Without conscious choice, without even being aware of making the decision, I launch myself across the room and crash into his back. Momentarily winded by my sudden assault he is helpless against my flailing fists as I pummel his chest again and again. I‘m not punching him; I‘m just battering his chest with the heels of my hands. Trying desperately to break through to his heart and force it to respond to me. I am crying so hard I barely see his reaction. I expect him to grab my wrists or maybe even strike me in the jaw. But I don‘t care what he does to me; at this point I‘m too hysterical to care.
It takes me a moment to realise that he has simply wrapped his strong arms around me and pulled me into his embrace. Crushed into his chest I stop fighting and begin to heave with great racking sobs. He tightens his hug and begins to stroke my back soothingly. Such a simple action but it disarms me completely. I simply drop my head onto his shoulder and collapse against him and we stay like this, our hearts thudding desperately together until their rhythm finally slows. "I‘m sorry," we both say simultaneously, and the sudden releases of tension make us stagger a little.
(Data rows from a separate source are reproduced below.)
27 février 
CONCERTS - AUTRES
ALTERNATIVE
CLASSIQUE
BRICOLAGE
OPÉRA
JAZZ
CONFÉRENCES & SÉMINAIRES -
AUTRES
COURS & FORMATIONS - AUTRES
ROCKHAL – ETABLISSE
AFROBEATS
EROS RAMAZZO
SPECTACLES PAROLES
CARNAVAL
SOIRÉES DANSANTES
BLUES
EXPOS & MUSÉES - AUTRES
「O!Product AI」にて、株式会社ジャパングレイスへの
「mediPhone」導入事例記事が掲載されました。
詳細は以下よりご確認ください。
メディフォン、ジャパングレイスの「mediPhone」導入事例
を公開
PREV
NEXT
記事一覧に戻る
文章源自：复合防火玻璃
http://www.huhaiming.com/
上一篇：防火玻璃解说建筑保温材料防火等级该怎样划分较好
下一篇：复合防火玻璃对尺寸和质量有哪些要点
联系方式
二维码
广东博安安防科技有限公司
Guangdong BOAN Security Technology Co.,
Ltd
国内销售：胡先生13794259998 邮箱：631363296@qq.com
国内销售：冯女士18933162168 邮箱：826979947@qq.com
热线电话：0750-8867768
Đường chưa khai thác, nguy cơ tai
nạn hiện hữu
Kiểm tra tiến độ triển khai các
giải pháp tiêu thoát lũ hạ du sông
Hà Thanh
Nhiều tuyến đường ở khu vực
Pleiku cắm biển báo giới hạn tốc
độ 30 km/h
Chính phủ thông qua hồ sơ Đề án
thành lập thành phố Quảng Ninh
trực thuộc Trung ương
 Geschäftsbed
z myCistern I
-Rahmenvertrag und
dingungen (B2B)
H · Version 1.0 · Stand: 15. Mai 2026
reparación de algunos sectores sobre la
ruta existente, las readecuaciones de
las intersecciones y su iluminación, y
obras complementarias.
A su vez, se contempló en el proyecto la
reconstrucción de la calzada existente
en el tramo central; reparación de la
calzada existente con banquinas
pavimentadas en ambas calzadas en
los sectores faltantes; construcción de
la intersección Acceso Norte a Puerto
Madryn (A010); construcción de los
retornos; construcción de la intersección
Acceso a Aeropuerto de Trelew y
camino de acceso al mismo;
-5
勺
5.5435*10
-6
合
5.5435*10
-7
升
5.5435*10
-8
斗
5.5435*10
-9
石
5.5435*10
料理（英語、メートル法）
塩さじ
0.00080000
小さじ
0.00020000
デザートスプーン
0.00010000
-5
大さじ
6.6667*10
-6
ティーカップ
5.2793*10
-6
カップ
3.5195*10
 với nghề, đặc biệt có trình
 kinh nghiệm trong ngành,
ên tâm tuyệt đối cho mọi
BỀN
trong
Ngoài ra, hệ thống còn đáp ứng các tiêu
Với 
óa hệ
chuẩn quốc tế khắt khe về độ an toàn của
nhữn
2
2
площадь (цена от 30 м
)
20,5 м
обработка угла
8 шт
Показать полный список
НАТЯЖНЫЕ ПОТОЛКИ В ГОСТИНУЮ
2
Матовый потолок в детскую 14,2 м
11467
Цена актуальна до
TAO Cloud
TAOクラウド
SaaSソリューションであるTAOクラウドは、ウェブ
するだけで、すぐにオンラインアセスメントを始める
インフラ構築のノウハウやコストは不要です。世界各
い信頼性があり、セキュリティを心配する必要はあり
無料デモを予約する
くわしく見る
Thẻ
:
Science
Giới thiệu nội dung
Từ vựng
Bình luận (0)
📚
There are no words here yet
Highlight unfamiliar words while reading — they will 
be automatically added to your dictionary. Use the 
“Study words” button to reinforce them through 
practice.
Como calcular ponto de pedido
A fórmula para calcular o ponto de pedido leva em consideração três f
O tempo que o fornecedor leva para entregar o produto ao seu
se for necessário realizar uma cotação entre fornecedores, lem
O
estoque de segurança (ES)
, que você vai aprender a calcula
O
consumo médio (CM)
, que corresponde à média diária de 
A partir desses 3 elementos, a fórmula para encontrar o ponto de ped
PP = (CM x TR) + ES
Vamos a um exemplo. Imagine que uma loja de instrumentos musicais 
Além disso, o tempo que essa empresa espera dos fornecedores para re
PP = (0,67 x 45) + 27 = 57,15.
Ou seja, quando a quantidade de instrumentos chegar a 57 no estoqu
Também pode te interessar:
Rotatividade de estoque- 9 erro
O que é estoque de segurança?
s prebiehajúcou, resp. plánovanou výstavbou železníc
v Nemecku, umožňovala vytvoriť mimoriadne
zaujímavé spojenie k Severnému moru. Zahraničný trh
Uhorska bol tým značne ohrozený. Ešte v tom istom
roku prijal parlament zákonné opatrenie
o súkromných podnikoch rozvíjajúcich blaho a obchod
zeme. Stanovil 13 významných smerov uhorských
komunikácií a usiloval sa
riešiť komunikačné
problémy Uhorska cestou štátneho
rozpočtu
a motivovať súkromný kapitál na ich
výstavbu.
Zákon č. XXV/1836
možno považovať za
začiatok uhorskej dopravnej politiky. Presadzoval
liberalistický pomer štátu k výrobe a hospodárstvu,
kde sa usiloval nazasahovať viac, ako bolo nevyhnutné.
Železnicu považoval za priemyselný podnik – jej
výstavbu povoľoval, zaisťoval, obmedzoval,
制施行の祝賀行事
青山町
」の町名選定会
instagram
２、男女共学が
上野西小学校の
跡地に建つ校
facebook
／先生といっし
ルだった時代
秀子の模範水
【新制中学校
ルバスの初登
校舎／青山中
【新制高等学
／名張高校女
Without any spoken agreement, we make our way to the couch and sit down together. Chakotay keeps one arm draped across my shoulders and I sigh as I snuggle in a little closer. I feel him stiffen a little but he doesn‘t actually object to my action. We stay that way for a long time, both lost in thought. Finally he releases me with a huge sigh and straightens himself up. I feel bereft as he removes his arm and then turns slightly to face me.
"So, Tom, what do we do now?" Chakotay asks, searching my face with his brown eyes full of concern.
I find myself unable to answer. I look down at my lap where my fingers are dancing together in a nervous waltz. Chakotay gives another sigh. I can sense him making a decision. I don‘t dare look at him in case I jinx it. When he finally speaks, I shut my eyes just in case.
"Okay, Tom, I owe you the truth at least. I will give you my offer and then it is up to you to decide whether to accept it. You‘re right. It‘s your decision too."
Hope and fear war inside me as I finally look up to hear his ‘offer‘ "I love you, Tom and I‘m reasonably certain you feel the same way.
What I want, what I would like, is a relationship with you. Not just sex but friendship and companionship. I want you to share my quarters, to share my life. To be the first thing I see in the morning and the last thing I see at night. I want us to be able to be open about our feelings. I want to share our happiness." "That‘s what I want too." I interrupt breathlessly but I am stopped by his raised hand to my lips.
"I haven‘t finished, Tom" he warns softly, so I shut up and nod for him to continue.
"I want all these things Tom but I have to know, have to be absolutely certain, that you understand it might not be forever. That should the day come that I have to leave you there will be no recrimination, no hatred between us. Are you sure you can really do this, Tom? Are you absolutely positive that you want to take the risk?"
You see, he doesn‘t know me really. For all his love and concern he really doesn‘t know me at all, does he?
I‘m Tom Paris. Risk is my middle-name.
Besides, whilst I am touched by his loyalty, the odds are in my favour aren‘t they? Let‘s look at this in perspective: the chances of us surviving this journey - Slim, the chances of us returning home -
Slim, the chances of Angel being alive and still waiting for him
I haven‘t got anything to worry about.